- _Given exercise_
In the forum thread on Cpk and control limits, condense the paragraph beginning "IMHO A big NO" into a short bulleted list that keeps its main points.

- _Given passage_
——————————

Is there a way in which I can justify for an widened control limit?
My colleague suggested increasing the control limits to +/-6 sigma, since the Cpk obtained at 6 sigma is greater than 2. I have always know the formula for Cpk as (USL-mean)/3sigma and was surprised to hear that when the control limits are set at +/- 6sigma, the Cpk for the process changes to USL-mean)/6sigma. Is this a statistically sound method?
Darius 28th March 2007, 11:37 AM My colleague suggested increasing the control limits to +/-6 sigma, since the Cpk obtained at 6 sigma is greater than 2. I have always know the formula for Cpk as (USL-mean)/3sigma and was surprised to hear that when the control limits are set at +/- 6sigma, the Cpk for the process changes to USL-mean)/6sigma. Is this a statistically sound method?
IMHO A big NO about control limits at +/- 6 sigma, but agree with the /6sigma change if you are going to use it. The reason about it is that the Cpk divides how far you are from the specs by the half of the process spread (3sigma in the original equation, and if you dear to change the process spead to 6sigma it must be it)

——————————

Stored entries:
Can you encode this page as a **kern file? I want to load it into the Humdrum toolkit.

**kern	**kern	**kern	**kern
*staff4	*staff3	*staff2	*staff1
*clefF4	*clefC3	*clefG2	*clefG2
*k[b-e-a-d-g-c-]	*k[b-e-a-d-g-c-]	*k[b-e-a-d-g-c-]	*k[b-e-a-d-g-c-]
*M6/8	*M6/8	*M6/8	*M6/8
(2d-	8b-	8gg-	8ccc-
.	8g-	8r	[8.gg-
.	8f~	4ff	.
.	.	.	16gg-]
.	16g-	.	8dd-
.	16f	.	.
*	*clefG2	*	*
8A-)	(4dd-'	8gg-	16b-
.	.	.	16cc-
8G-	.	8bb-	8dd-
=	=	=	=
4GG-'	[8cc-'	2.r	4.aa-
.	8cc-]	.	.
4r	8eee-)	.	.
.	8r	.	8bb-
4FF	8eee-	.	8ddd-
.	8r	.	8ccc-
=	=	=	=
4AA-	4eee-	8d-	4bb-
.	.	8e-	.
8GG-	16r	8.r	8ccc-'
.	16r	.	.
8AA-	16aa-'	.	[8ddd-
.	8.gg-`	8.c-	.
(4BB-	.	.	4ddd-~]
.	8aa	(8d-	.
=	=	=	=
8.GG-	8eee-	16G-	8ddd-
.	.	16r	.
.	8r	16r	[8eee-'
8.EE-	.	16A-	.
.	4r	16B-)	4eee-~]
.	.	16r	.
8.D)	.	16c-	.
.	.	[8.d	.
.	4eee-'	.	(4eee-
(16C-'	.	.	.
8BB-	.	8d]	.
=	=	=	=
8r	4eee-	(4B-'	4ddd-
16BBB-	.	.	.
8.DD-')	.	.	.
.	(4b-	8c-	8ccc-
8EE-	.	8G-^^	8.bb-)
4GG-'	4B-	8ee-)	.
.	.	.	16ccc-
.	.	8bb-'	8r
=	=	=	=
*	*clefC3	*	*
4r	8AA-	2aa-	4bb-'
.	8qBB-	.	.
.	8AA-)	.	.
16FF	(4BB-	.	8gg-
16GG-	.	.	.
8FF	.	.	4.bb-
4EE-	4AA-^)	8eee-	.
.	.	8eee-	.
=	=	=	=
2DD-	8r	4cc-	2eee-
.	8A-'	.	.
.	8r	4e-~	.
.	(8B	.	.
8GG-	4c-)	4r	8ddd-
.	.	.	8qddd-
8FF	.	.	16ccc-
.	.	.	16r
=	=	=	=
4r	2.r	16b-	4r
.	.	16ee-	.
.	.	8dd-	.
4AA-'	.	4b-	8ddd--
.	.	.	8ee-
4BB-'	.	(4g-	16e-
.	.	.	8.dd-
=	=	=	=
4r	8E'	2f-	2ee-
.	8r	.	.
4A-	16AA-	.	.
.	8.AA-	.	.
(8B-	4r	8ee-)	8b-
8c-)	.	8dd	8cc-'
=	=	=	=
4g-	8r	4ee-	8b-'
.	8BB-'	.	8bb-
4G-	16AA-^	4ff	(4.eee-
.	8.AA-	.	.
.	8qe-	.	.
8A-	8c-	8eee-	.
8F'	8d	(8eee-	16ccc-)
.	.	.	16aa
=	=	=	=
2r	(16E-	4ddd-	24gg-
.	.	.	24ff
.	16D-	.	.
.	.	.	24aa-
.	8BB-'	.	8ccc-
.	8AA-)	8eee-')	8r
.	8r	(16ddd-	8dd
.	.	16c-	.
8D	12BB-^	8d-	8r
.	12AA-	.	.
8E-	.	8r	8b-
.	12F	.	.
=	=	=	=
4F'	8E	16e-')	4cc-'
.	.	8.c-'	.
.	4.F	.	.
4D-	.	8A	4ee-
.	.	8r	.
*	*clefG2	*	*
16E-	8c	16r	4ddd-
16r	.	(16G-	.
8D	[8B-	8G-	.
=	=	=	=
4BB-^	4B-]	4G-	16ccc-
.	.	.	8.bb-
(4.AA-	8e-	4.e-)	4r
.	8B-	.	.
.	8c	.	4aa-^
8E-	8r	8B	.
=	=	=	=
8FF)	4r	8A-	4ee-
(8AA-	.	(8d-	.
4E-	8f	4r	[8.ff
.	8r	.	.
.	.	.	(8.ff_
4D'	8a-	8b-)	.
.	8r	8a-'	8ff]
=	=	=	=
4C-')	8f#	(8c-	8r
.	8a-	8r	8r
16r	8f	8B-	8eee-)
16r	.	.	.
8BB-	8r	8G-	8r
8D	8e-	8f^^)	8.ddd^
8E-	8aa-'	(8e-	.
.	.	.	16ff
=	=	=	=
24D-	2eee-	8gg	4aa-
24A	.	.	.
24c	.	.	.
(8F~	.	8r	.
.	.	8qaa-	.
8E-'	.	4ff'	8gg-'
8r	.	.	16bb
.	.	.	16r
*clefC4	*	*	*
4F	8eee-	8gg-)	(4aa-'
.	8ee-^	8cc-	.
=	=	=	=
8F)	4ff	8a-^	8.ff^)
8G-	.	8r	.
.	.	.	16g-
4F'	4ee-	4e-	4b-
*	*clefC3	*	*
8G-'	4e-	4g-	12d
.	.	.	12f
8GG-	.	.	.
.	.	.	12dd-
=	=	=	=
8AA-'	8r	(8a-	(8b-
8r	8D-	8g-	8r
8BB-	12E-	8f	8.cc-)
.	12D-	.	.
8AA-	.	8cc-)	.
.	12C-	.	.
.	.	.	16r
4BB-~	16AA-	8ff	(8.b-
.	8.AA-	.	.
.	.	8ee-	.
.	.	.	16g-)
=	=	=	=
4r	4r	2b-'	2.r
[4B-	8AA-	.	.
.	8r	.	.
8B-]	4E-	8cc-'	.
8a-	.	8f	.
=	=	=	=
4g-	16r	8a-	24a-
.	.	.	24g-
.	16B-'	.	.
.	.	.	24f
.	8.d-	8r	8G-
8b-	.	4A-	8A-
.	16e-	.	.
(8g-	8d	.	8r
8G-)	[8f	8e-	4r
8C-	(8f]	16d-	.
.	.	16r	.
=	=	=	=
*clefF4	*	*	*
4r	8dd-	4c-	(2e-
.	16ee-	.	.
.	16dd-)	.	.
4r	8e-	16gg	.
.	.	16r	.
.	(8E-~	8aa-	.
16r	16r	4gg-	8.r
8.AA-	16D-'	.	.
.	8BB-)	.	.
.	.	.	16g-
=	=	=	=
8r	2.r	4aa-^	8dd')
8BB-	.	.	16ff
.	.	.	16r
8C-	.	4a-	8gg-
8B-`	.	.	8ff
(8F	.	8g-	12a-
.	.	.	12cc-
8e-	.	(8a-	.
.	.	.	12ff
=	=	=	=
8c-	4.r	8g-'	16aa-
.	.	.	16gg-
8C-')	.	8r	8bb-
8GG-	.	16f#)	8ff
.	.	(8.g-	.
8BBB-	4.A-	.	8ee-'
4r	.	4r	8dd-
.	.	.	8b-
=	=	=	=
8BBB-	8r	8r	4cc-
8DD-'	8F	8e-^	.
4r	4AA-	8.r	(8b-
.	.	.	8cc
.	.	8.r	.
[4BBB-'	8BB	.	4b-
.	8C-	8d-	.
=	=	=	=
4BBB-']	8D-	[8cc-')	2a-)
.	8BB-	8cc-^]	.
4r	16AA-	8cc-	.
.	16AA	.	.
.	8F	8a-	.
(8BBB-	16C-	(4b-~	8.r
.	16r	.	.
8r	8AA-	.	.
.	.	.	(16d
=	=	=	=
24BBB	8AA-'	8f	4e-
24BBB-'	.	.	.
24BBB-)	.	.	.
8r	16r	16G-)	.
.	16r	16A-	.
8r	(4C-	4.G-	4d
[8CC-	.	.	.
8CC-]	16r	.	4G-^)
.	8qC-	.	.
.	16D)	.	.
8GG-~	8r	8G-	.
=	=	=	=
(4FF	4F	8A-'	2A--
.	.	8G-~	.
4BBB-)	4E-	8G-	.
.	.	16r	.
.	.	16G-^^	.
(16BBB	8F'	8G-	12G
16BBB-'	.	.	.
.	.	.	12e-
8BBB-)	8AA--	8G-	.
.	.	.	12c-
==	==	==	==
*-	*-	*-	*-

——————————

- _Reply_
- The writer strongly opposes setting control limits at +/- 6 sigma.
- If that approach is used anyway, the writer agrees with changing the Cpk divisor to 6 sigma.
- Reason: Cpk divides the distance from the specs by half the process spread. In the original equation that is 3 sigma, so if the spread is changed, 6 sigma must be the divisor.